> [TASK GOAL]: Set down the entries that follow exactly as written, leaving out any images.

[Optical and exposure parameters]
────────────────────

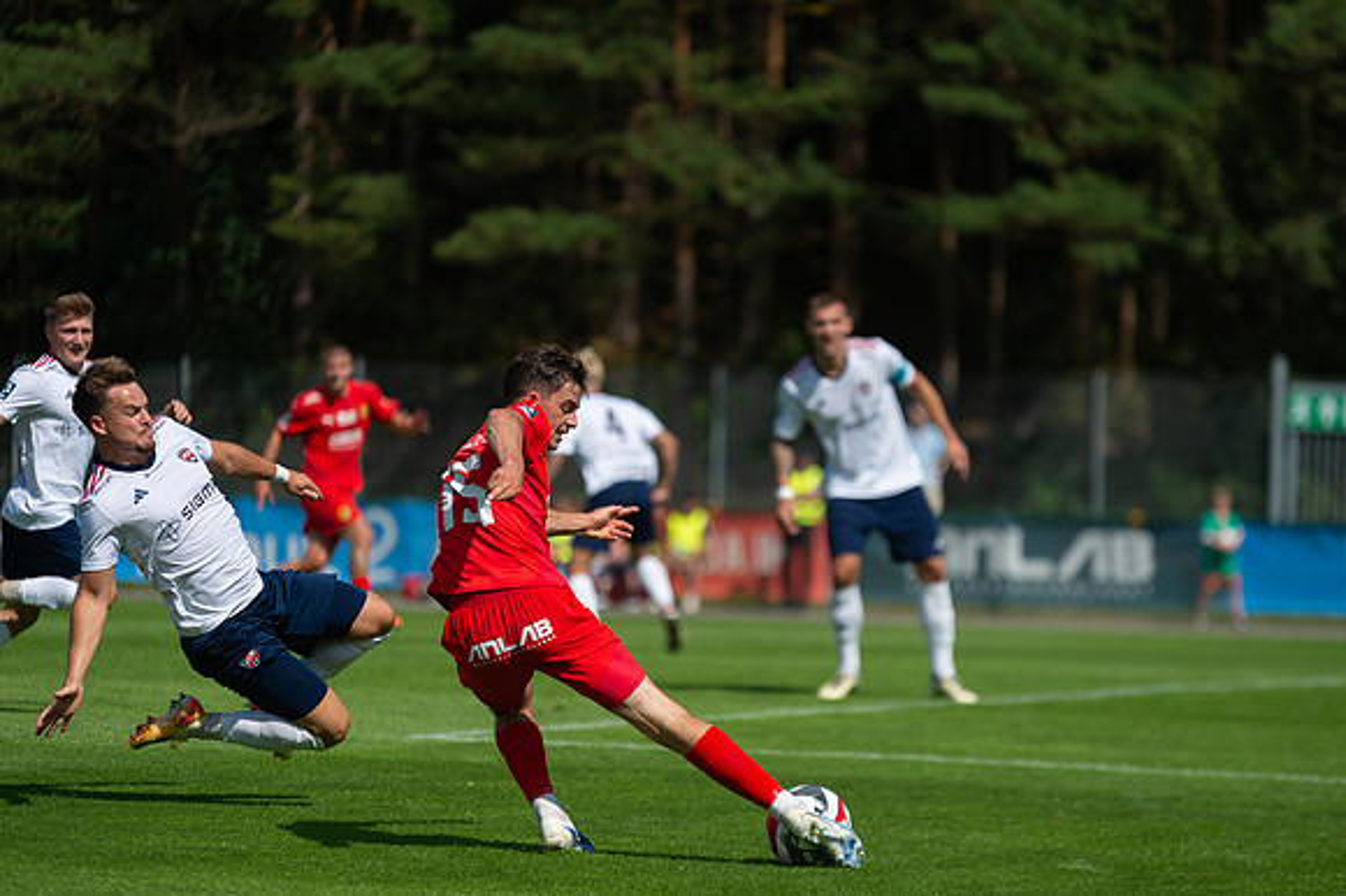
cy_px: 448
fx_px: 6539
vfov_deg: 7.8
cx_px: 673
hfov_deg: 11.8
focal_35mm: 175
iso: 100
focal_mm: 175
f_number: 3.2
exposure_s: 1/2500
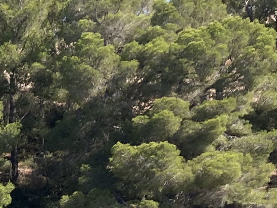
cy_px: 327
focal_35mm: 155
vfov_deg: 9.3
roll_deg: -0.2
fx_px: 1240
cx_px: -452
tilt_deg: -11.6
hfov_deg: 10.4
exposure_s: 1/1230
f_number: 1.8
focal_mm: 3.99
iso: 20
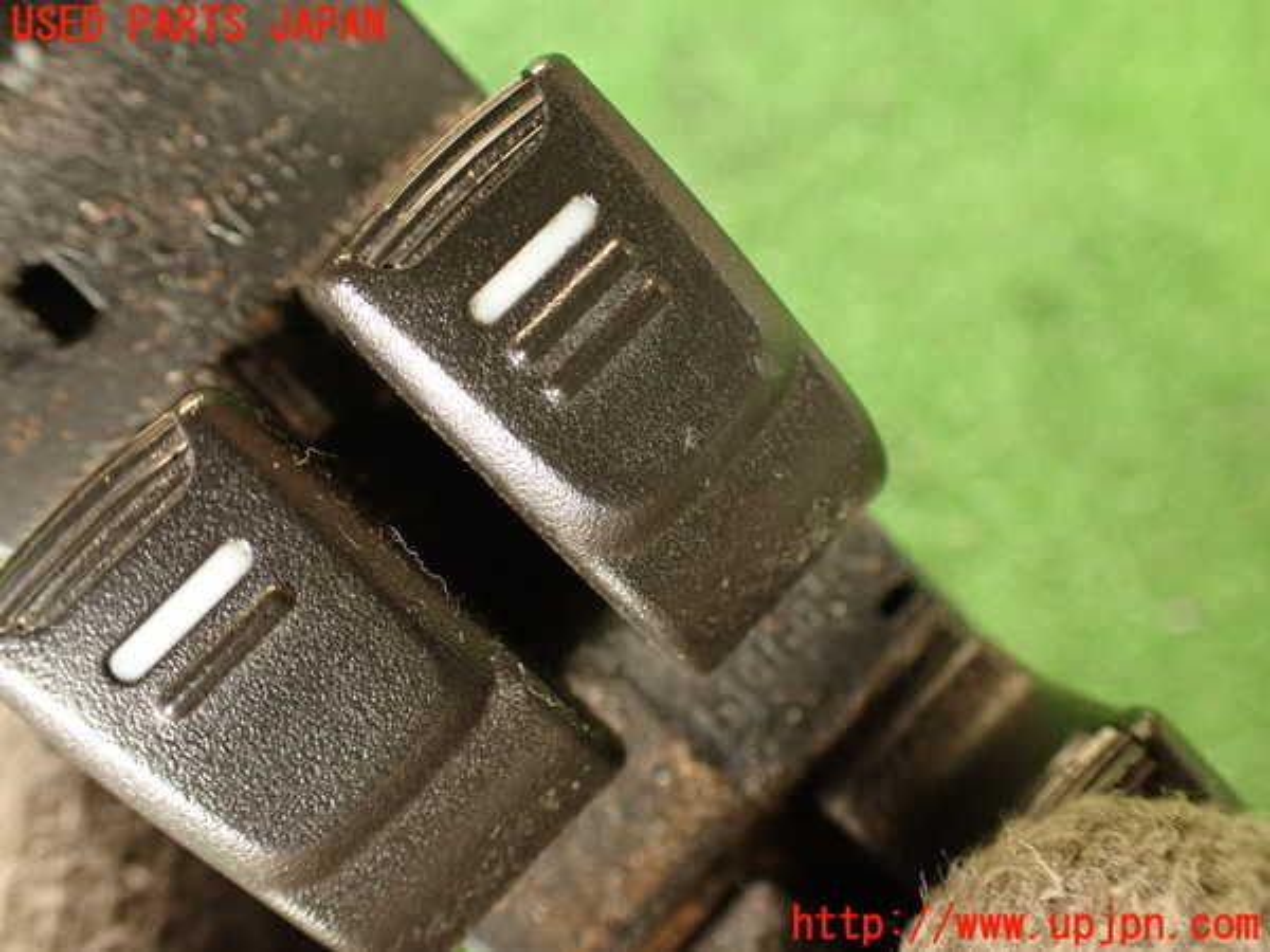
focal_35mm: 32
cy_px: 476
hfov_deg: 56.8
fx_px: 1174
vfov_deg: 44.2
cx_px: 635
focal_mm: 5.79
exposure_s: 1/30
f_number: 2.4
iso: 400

────────────────────

> [ANSWER SPACE]:
cy_px: 448
fx_px: 6539
vfov_deg: 7.8
cx_px: 673
hfov_deg: 11.8
focal_35mm: 175
iso: 100
focal_mm: 175
f_number: 3.2
exposure_s: 1/2500
cy_px: 327
focal_35mm: 155
vfov_deg: 9.3
roll_deg: -0.2
fx_px: 1240
cx_px: -452
tilt_deg: -11.6
hfov_deg: 10.4
exposure_s: 1/1230
f_number: 1.8
focal_mm: 3.99
iso: 20
focal_35mm: 32
cy_px: 476
hfov_deg: 56.8
fx_px: 1174
vfov_deg: 44.2
cx_px: 635
focal_mm: 5.79
exposure_s: 1/30
f_number: 2.4
iso: 400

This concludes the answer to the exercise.